La culture de Danglard était en effet d’une immensité inouïe, allant des lettres aux arts, des arts à l’histoire, de l’histoire à l’architecture et ainsi de suite à perte de vue, à l’exception des mathématiques et de la physique. Le commissaire avait beau être rompu à l’insondable science du commandant comme à sa mémoire prodigieuse, à laquelle il avait maintes fois recours, il arrivait encore que Danglard le surprenne. Car qui, hormis à Combourg, avait jamais entendu le nom de Malo-Auguste de Coëtquen, que lui-même avait déjà du mal à se rappeler. La culture d’Adamsberg, élevé pauvrement dans un village reculé des Pyrénées avec ses nombreux frères et sœurs, était quant à elle limitée, et le fait qu’il dessinât en classe au lieu d’écouter quoi que ce soit n’avait rien arrangé. À seize ans, il sortait de l’école, avec des rudiments de connaissances et commençait son apprentissage de flic. Que les connaissances de Danglard fussent mille fois supérieures aux siennes ne l’embarrassait en rien. Au contraire, il admettait sans honte ses ignorances et il admirait.

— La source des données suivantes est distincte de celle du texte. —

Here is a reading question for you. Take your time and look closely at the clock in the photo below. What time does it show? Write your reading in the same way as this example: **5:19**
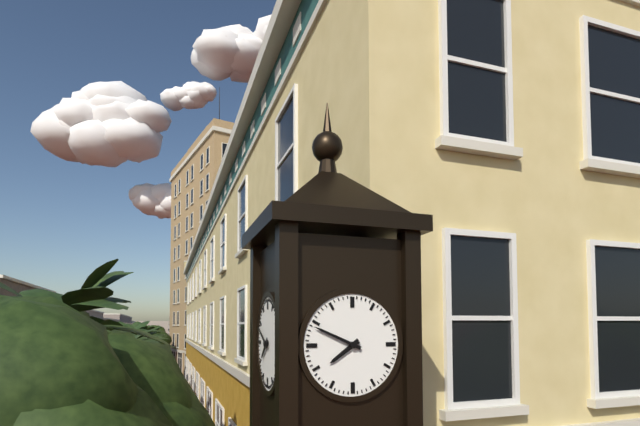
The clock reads **7:49**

— Eh bien oui, Danglard, c’est de ce Boiteux-là qu’ils parlaient. Qui parcourt la nuit les escaliers du château de Combourg mais se hasarde aussi jusqu’à Louviec, un peu comme s’il s’agissait là de sa villégiature. Or figurez-vous qu’il y est réapparu depuis quelques semaines, qu’on entend son pilon frapper les pavés dans la nuit, après une absence de quatorze années.

— Et qu’avait-il semé sur son passage, il y a quatorze ans, hormis la terreur ?

— Un crime, Danglard, tout bonnement. Crime de rôdeur, mais beaucoup supposaient que c’était pour assassiner que le Boiteux était venu à Louviec et que cette mort était son œuvre. Si bien qu’aujourd’hui, on redoute beaucoup que son retour n’annonce un nouveau meurtre. Et voilà que cela s’est produit, dit Adamsberg en frappant le journal. L’article fait allusion à la légende pour en rire, mais j’imagine que les habitants doivent être aux quatre cents coups. C’est si facile, n’est-ce pas, de rire de loin. Et cette fois, ce n’est pas un crime de rôdeur. Ce Gaël Leven, le gaillard le plus costaud du village, sortait juste de l’auberge quand il s’est pris deux coups de couteau dans le torse. Ce n’était pas un vol, commandant, on a retrouvé son argent sur lui.

Danglard hocha la tête, méditant quelques secondes.

— Je suis porté à croire que quelqu’un aura profité du retour du Boiteux pour régler une querelle avec ce Gaël. Je ne vois toujours pas en quoi cela vous accapare à ce point.

— Je ne sais pas, Danglard, dit Adamsberg, usant de son éternelle formule.

— Je vais vous le dire : parce qu’il y a un mois, vous êtes allé à Combourg et à Louviec, et c’est assez pour que vous vous sentiez concerné sans raison.

Et comme souvent, il y avait de la désapprobation dans la voix de Danglard.

— Sans la moindre raison, Danglard, c’est exact.